International money laundering cases often involve elaborate tracing of assets through many layers of banks and shell companies in multiple jurisdictions. The government has been asserting increasingly questionable tracing theories to justify its ex parte freeze orders. These dubious theories sweep into the government net innocent people whose lives and businesses are damaged irreparably. Also obtaining corporate and bank records from some jurisdictions can be a lengthy and sometimes impossible task. Under the guise of a criminal investigation, however, the government has conducted one-sided discovery in violation of the Federal Rules of Civil Procedure and defendants’ due process rights.

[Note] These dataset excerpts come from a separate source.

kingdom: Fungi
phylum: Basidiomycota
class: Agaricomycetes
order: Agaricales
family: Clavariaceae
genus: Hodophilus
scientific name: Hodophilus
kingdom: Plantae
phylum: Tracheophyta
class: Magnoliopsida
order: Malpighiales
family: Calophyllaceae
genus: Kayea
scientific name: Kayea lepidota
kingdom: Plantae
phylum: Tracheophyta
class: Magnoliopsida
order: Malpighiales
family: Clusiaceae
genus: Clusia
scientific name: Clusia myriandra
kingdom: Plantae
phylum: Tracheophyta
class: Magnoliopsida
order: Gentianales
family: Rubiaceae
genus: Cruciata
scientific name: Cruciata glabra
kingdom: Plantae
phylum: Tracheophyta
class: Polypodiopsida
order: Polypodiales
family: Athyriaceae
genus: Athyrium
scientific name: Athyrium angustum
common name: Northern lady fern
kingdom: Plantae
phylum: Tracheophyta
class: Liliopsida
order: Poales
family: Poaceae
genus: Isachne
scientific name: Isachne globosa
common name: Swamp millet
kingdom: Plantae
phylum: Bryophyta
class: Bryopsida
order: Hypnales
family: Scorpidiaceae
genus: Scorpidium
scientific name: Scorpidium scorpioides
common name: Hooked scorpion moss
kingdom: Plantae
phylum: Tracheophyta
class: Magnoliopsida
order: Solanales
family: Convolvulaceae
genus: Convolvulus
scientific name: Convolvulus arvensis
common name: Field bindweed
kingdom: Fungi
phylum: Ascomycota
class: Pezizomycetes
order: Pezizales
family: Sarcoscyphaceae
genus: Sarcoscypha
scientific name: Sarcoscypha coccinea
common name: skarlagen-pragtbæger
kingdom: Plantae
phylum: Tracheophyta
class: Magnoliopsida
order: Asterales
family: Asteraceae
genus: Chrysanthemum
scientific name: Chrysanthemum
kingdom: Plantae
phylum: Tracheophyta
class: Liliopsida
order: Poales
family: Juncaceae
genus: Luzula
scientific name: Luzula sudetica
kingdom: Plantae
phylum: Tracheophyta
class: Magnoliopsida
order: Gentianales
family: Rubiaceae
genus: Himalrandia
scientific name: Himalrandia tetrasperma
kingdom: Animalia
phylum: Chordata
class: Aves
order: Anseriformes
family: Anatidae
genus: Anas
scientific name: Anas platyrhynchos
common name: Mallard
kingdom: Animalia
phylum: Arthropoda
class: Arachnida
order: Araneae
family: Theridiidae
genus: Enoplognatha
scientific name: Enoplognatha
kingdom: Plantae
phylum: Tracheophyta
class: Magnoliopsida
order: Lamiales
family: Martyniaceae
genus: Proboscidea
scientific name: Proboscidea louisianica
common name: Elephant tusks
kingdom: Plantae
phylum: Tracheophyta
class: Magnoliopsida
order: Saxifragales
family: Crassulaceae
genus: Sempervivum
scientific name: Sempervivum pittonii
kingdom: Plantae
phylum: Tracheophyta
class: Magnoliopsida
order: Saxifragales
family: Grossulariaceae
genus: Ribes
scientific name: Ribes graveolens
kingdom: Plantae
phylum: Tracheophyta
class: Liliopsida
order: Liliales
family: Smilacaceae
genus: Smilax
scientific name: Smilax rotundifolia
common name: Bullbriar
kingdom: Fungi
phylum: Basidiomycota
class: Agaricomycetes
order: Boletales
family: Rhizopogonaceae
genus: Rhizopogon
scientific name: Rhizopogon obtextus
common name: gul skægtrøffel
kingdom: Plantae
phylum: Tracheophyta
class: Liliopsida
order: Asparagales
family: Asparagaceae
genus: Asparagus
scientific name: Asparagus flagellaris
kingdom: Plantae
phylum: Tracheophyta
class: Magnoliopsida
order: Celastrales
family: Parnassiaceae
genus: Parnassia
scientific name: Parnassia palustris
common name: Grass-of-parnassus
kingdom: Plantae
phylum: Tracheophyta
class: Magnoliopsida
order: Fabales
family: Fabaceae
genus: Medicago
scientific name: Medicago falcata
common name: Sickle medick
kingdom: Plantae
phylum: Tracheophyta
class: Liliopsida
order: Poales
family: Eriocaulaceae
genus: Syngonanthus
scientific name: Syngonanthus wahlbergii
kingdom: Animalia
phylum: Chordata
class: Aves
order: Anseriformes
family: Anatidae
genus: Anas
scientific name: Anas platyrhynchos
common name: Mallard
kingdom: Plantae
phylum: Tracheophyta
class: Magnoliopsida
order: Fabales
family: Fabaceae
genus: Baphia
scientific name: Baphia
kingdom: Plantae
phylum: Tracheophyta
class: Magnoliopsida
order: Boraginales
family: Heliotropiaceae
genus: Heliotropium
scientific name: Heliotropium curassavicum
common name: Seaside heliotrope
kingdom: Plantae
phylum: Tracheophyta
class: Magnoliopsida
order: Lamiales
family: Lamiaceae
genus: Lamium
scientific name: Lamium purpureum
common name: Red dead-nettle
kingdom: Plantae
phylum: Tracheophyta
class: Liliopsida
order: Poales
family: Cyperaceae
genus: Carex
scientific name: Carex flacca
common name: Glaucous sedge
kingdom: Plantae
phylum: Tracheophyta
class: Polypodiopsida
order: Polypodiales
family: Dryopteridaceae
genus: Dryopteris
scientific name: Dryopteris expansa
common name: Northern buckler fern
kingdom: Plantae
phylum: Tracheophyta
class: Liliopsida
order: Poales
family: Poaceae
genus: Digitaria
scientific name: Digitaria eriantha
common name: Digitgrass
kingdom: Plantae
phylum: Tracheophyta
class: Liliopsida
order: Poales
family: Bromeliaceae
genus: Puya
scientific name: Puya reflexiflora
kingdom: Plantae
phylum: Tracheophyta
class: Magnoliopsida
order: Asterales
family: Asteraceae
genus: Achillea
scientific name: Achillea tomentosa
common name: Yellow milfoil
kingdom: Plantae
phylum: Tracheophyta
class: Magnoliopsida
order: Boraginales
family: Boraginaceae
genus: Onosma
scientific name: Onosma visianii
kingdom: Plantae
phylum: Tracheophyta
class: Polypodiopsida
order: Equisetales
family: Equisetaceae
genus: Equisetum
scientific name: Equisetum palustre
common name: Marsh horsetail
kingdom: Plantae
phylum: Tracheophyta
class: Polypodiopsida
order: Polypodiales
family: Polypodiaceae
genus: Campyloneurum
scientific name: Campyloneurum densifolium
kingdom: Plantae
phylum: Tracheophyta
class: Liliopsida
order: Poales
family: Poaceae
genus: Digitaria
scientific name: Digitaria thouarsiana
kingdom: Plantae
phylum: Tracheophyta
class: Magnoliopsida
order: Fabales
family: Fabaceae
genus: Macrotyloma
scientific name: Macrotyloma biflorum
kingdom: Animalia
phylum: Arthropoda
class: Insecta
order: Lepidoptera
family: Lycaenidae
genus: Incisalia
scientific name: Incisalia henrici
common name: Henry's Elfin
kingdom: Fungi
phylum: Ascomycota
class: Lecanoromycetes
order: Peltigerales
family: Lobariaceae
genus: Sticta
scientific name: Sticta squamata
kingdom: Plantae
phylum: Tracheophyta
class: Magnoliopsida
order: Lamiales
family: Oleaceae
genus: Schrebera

Subpoenas for civil discovery are issued under Rule 45 of the Federal Rules of Civil Procedure, where the issuing party must give notice to all other parties and disclose the evidence obtained pursuant to that subpoena. While it is improper per se for the government to use grand jury subpoenas to collect evidence for use in civil cases, it does not stop overzealous prosecutors from doing so in difficult civil cases. Where the government cannot proceed by secret grand jury subpoena because of jurisdictional limitations, it can engage in equally improper conduct overseas through the use of criminal Mutual Legal Assistance Treaties between the US and foreign nations. The use of MLAT requests for assistance in criminal matters to gather evidence for a civil case is presumptively improper, as these treaties apply explicitly to criminal matters. Federal prosecutors and investigators may also travel to foreign jurisdictions while representing to foreign law enforcement officials that they are engaged in a criminal investigation to further collect evidence. In reliance on the law enforcement privilege, the government has asserted it can disclose only what it deems helpful to its civil case and withhold exculpatory information.

A foreign defendant may further be prejudiced by the denial of a visa to enter the country. This hinders the defendant’s ability to work with counsel in the US to prepare the case for trial and appear in court. Negotiations should occur early on to determine what the prosecutors will do to remove this barrier. The government can parole foreign defendants into the country. A sympathetic judge may require written assurance from the DOJ that it is not aware of any criminal investigations that may result in the defendant’s arrest once they enter the country under parole.

The government’s interest in fighting foreign corruption must be balanced against the right of foreign defendants to not have their reputations destroyed and property taken without due process. The US courts’ reputation for fairness extends to foreign citizens regardless of how many salacious facts federal prosecutors can fit into a complaint. But the inherent conflict of interest in the forfeiture laws and the growing number of abuses reported about prosecutors can make these cases look more like a DOJ money grab than legitimate public policy protections for the US economy.